Defensoria Pública prevê flexibilização na jornada de trabalho de pais ou responsáveis por crianças e adolescentes até 17 anos

O pedido recomenda a medida enquanto perdurar o estado de calamidade decretado pelo governo federal

diario da manha
Foto: Dicom - DPE-GO/Divulgação

Com o objetivo de garantir proteção a trabalhadores e seus filhos durante a pandemia da Covid-19, a Defensoria Pública do Estado de Goiás (DPE-GO), remeteu uma recomendação para que empresas flexibilizem a jornada dos trabalhadores que são pais ou responsáveis legais por crianças e adolescentes de até 17 anos.

A medida é para garantir proteção a esses assalariados e seus filhos durante a pandemia por Sars-CoV-2. O propósito deve ser adotado, segundo o DPE-GO, enquanto durar o estado de calamidade reconhecido pelo governo federal.

A DPE-GO enviou a sugestão para sindicatos dos setores de comércio de bens, serviços e turismo, para que orientem as empresas a adotarem a recomendação para os servidores que se encaixam no grupo, uma jornada de trabalho caracterizada, seja ela presencial ou remota.

De acordo com os defensores, a providência deve ser acatada enquanto durar o estado de calamidade pública, reconhecida pelo governo federal em Goiás.
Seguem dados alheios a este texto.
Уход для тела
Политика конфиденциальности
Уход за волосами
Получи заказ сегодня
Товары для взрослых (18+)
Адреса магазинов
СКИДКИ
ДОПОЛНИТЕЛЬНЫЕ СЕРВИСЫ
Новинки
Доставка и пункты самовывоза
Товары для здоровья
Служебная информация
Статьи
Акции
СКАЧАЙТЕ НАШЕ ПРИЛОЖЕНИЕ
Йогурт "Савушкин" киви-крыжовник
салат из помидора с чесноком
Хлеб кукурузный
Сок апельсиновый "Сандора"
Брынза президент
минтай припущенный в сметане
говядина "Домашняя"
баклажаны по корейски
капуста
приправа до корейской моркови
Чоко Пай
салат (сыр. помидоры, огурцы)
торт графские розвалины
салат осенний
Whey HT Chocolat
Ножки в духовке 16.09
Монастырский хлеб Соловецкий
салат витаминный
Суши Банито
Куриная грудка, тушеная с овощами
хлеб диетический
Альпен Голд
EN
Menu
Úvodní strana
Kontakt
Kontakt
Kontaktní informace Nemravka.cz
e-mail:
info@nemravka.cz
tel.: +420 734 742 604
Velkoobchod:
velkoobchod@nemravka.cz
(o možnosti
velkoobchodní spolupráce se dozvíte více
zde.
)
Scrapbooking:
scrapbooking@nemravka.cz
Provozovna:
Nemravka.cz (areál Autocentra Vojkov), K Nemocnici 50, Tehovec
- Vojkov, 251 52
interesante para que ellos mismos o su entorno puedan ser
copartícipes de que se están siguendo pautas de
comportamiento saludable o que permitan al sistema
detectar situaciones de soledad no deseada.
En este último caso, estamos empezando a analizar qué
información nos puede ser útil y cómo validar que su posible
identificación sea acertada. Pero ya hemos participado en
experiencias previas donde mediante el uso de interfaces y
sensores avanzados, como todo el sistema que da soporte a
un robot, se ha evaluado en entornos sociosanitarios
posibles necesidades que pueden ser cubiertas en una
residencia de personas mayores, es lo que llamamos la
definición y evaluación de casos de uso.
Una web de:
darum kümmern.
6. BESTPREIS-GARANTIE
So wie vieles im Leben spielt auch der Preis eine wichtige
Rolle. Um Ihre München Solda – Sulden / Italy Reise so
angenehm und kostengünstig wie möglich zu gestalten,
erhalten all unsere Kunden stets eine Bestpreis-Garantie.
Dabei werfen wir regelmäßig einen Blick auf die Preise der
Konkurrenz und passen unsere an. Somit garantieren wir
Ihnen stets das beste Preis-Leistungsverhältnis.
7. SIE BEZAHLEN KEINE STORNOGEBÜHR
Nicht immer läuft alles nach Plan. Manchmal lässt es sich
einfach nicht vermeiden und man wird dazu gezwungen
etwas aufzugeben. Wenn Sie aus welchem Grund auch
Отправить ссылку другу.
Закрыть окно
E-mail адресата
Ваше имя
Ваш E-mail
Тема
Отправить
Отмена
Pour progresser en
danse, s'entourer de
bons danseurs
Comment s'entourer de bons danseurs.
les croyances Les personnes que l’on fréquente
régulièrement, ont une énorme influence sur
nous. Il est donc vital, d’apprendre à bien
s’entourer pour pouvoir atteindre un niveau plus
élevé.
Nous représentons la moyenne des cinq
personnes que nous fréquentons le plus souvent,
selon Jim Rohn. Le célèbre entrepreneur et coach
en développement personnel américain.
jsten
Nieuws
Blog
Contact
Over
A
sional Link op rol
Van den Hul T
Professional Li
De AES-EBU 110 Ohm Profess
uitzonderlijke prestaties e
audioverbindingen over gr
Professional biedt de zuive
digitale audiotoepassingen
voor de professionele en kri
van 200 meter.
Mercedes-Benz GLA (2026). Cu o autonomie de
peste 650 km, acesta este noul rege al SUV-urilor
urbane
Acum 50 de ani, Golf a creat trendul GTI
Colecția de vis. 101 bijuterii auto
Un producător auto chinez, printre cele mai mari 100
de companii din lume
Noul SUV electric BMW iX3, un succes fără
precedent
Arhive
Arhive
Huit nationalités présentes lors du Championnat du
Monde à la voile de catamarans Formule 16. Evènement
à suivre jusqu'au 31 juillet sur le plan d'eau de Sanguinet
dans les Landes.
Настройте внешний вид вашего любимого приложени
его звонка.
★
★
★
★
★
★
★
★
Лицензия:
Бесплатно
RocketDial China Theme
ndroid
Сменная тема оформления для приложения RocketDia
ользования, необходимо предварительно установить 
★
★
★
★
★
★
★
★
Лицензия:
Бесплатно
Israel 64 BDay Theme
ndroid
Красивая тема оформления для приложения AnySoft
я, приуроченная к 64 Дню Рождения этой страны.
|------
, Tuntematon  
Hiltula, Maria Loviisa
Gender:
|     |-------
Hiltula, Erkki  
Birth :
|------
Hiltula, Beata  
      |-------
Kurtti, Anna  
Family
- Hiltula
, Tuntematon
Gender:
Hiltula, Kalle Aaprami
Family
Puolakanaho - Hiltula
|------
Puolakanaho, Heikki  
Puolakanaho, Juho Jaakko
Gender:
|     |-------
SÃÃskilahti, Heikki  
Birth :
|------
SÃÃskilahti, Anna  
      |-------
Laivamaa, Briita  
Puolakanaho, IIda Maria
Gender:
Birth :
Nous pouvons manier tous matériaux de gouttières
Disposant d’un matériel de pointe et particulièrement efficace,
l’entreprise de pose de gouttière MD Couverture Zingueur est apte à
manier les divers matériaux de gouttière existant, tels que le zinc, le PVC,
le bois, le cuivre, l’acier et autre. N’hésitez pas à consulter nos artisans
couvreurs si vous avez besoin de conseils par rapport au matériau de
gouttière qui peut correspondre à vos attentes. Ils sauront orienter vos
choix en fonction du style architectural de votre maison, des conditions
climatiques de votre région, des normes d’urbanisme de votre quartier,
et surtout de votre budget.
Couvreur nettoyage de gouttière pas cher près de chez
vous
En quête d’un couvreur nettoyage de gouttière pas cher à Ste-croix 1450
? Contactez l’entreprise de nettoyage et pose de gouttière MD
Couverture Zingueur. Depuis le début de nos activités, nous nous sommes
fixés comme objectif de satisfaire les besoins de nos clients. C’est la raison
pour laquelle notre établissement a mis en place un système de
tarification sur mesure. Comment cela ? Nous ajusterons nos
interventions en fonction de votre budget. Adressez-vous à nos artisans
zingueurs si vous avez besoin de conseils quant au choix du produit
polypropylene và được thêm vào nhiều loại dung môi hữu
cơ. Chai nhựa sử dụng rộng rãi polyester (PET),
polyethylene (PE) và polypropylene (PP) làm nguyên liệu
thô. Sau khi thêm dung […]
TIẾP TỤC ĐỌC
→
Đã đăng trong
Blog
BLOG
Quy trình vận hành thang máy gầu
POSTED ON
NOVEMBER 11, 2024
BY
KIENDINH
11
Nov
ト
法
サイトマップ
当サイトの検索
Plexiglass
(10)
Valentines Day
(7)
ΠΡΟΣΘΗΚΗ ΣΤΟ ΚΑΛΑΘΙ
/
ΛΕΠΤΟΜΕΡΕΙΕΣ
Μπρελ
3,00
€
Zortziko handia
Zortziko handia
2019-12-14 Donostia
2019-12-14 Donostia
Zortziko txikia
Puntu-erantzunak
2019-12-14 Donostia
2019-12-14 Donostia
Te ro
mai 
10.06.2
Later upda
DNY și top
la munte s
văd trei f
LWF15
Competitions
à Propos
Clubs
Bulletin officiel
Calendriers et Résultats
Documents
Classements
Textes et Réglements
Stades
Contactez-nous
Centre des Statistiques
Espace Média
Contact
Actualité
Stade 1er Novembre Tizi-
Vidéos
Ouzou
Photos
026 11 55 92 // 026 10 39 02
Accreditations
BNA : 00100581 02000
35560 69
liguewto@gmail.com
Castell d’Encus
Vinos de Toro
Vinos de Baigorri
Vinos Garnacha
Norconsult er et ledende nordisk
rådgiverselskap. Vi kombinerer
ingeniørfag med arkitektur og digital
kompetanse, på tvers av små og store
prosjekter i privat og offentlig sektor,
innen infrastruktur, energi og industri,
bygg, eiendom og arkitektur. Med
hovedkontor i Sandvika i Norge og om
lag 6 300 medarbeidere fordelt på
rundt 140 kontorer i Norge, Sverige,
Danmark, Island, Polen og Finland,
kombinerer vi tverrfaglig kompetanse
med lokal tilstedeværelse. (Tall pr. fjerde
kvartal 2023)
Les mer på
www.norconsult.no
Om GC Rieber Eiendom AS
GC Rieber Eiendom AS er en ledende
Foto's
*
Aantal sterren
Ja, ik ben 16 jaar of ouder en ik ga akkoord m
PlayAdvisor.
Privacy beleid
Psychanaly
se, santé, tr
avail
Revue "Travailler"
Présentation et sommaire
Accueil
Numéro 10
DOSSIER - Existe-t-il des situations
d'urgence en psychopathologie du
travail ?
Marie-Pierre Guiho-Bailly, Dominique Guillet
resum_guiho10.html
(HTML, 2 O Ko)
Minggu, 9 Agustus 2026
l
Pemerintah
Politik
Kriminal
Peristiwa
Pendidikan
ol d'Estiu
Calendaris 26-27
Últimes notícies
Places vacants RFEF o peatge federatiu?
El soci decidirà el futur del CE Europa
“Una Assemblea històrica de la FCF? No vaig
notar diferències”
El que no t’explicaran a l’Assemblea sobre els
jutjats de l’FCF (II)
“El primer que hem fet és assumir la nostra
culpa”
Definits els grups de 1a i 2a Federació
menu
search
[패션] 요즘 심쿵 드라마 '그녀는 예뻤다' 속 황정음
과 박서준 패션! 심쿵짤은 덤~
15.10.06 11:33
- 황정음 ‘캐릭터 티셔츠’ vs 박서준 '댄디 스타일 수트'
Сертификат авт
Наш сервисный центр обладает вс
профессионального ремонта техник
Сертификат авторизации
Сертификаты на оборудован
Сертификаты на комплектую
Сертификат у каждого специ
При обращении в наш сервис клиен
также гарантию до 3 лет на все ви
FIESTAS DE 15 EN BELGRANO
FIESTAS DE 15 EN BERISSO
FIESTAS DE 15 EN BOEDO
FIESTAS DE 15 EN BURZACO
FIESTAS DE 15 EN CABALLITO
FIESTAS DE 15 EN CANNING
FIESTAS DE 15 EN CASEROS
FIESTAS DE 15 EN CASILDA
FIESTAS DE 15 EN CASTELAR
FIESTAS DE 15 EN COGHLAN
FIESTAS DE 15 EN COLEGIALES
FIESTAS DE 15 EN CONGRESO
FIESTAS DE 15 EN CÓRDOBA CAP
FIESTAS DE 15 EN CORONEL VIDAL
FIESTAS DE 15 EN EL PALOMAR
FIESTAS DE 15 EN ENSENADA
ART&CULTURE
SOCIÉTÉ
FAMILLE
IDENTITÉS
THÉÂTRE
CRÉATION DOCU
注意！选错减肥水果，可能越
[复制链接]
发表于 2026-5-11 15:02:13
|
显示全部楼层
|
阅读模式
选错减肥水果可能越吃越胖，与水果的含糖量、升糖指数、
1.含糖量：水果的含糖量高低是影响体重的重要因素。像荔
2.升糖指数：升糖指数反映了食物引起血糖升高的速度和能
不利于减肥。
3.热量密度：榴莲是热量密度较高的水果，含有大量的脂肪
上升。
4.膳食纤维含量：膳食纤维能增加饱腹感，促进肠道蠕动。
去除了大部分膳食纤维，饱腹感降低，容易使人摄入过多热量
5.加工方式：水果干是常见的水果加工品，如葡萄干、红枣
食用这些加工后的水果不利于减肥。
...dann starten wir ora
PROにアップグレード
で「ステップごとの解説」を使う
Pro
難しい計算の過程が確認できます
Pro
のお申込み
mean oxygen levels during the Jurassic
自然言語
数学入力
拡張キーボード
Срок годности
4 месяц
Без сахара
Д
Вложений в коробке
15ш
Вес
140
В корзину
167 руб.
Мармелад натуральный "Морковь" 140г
A partir desse reconhecimento, o estado consegue acesso a recursos da União e não precisa cumprir a Lei de Responsabilidade Fiscal.

Segundo o site de notícias G1, a recomendação foi expedida na última terça-feira (28), data em que o governo reconheceu o estado de calamidade pública no estado e, foi assinada por defensores públicos dos núcleos especializados em Direitos Humanos, de Infância e Juventude e de Atendimento Inicial.

Ao expedir a recomendação, os defensores consideraram as orientações do Conselho Nacional de Educação, que incentivam os pais e responsáveis que façam as atividades pedagógicas com seus filhos durante o período de aulas remotas, devido as contenções sanitárias.

Os defensores também supõem que crianças e adolescentes sejam vetores de transmissão do vírus e que, muitas vezes, convivem com familiares dos grupos de risco da doença.